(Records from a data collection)
********************

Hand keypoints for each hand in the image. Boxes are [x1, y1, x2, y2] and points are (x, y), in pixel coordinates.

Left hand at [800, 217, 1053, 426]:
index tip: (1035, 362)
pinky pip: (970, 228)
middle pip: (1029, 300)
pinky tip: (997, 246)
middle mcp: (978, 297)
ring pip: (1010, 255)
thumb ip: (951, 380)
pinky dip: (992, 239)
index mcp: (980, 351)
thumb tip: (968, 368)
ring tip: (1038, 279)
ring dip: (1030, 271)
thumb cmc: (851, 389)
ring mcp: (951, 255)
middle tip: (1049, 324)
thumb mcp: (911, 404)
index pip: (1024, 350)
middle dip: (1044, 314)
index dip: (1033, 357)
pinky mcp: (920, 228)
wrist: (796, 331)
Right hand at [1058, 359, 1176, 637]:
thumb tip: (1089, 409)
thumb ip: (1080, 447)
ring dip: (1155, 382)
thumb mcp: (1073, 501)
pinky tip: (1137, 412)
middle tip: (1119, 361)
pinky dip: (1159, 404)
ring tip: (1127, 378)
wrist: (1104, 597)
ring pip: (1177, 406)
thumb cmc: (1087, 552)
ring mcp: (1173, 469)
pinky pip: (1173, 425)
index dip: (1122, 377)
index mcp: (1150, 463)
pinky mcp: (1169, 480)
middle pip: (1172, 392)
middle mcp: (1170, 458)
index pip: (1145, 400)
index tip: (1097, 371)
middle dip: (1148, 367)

********************

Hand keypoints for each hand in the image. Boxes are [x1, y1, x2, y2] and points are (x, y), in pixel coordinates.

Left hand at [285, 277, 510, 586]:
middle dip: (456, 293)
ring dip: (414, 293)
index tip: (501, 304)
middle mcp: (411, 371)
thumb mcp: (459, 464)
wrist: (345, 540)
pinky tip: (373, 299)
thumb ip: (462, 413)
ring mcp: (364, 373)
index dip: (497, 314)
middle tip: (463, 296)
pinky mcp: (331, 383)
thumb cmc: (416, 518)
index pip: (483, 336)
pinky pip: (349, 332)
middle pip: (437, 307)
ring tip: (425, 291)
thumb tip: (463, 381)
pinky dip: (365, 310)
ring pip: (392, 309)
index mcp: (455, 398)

********************

# YOUR TASK
Keeping every character as it is, restate the lines above that run from the line with "Right hand at" through the line with "middle dip: (1148, 367)", both included, and nothing else.

# RESULT FOR THIS EXERCISE
Right hand at [1058, 359, 1176, 637]:
thumb tip: (1089, 409)
thumb ip: (1080, 447)
ring dip: (1155, 382)
thumb mcp: (1073, 501)
pinky tip: (1137, 412)
middle tip: (1119, 361)
pinky dip: (1159, 404)
ring tip: (1127, 378)
wrist: (1104, 597)
ring pip: (1177, 406)
thumb cmc: (1087, 552)
ring mcp: (1173, 469)
pinky pip: (1173, 425)
index dip: (1122, 377)
index mcp: (1150, 463)
pinky mcp: (1169, 480)
middle pip: (1172, 392)
middle mcp: (1170, 458)
index pip: (1145, 400)
index tip: (1097, 371)
middle dip: (1148, 367)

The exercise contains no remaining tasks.